Logan Correctional Center. Wednesday July 12th.
Alisha Walker and the other women in her cell block were put on full lockdown, constrained to their cells with no exercise and no showers, no phone calls, no visits, for over 6 days.
These women were deprived of the limited mobility of which prisoners may avail themselves- the sunshine of a fenced in prison yard, the social contact with another inmate’s face, the ability to stretch their legs and see walls other than those of their cell.
These women were deprived of the basic dignity of a shower.
These women were deprived of these basics for simply uttering the words “Black Lives Matter”
For asserting a fact that should be self-evident and for affirming that her own life matters, Alisha Walker was swiftly and unjustly isolated.
Black Lives Matter.
Black Sex Worker Lives Matter.
Alisha Walker is in prison right now because a racist system produces racist ideas of victimhood that in turn produce racist verdicts. Alisha Walker has been abused in prison for naming that system as racist.
Imagine this: A drunk and belligerent middle-aged man, by day a schoolteacher, attacks a young woman in his home because she won’t have sex with him without a condom. Imagine that she is white and a student. Imagine that he lunges at her with a knife. She gets the knife away from him. She stabs him in self-defense. Imagine that a few days later the police find her hiding, terrified and traumatized, in a hotel. Imagine that she is questioned. When the situation is revealed she is offered supportive therapy to work through her PTSD. After she has recovered she tours the country, sharing with young women her brave story of self-defense and self-care after a harrowing attack.
The first part of this story is not imaginary. The first part of this story happened.
Alisha Walker defended herself against that man.
Alisha Walker is mixed race.
Alisha Walker, despite being only slightly older than her attacker’s students, is not a student.
Alisha Walker is a survival sex worker.
Alisha Walker is not giving speeches about safe sex and self-defense to young women like the hero she should be regarded.
Alisha Walker is in prison facing a twenty-year sentence.
The judge who convicted Alisha Walker used shaming and stigmatizing language about her occupation. He probably saw more of himself in her attacker than in the young woman of color in front of him in this notoriously racist American judicial system.
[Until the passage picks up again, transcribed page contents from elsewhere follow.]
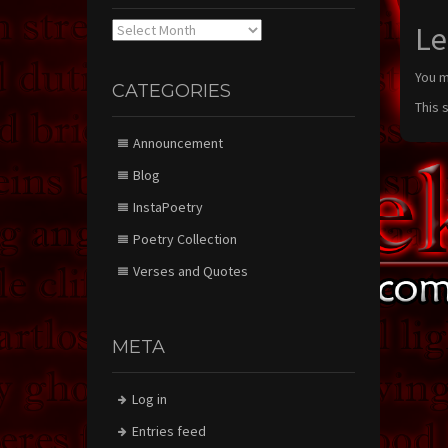
Archives
Le
You 
CATEGORIES
This 
Announcement
Blog
InstaPoetry
Poetry Collection
Verses and Quotes
META
Log in
Entries feed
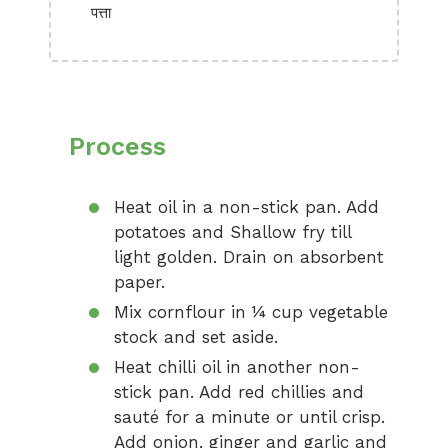
पत्ता
Process
Heat oil in a non-stick pan. Add
potatoes and Shallow fry till
light golden. Drain on absorbent
paper.
Mix cornflour in ¼ cup vegetable
stock and set aside.
Heat chilli oil in another non-
stick pan. Add red chillies and
sauté for a minute or until crisp.
Add onion, ginger and garlic and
The perfunctory attention the media paid to Alisha Walker’s case, before the Support Ho(s)e started speaking out, sensationalized Alisha’s occupation. And even attempted to portray her attacker — the drunken, aggressive, violent sot who attacked her — as a pillar of community. Even when those same reports could not avoid noting that he had an abusive personality in his own classroom.
The justice system that allows white men to shoot unarmed black children, that allows police to turn routine traffic stops into lynchings, that exists in a larger system that stigmatizes the survival of the poor and aggrandizes the abuses of the rich — that is the reason Alisha Walker is in prison today.
In prison Alisha Walker has faced the same abuses from racists in positions of institutionalized power that created her incarceration.
Without our actions, without our demand, and without a strong appeal, Alisha Walker will not be free. It is by joining together from where we are on the ground and building a community of support that we can demand justice.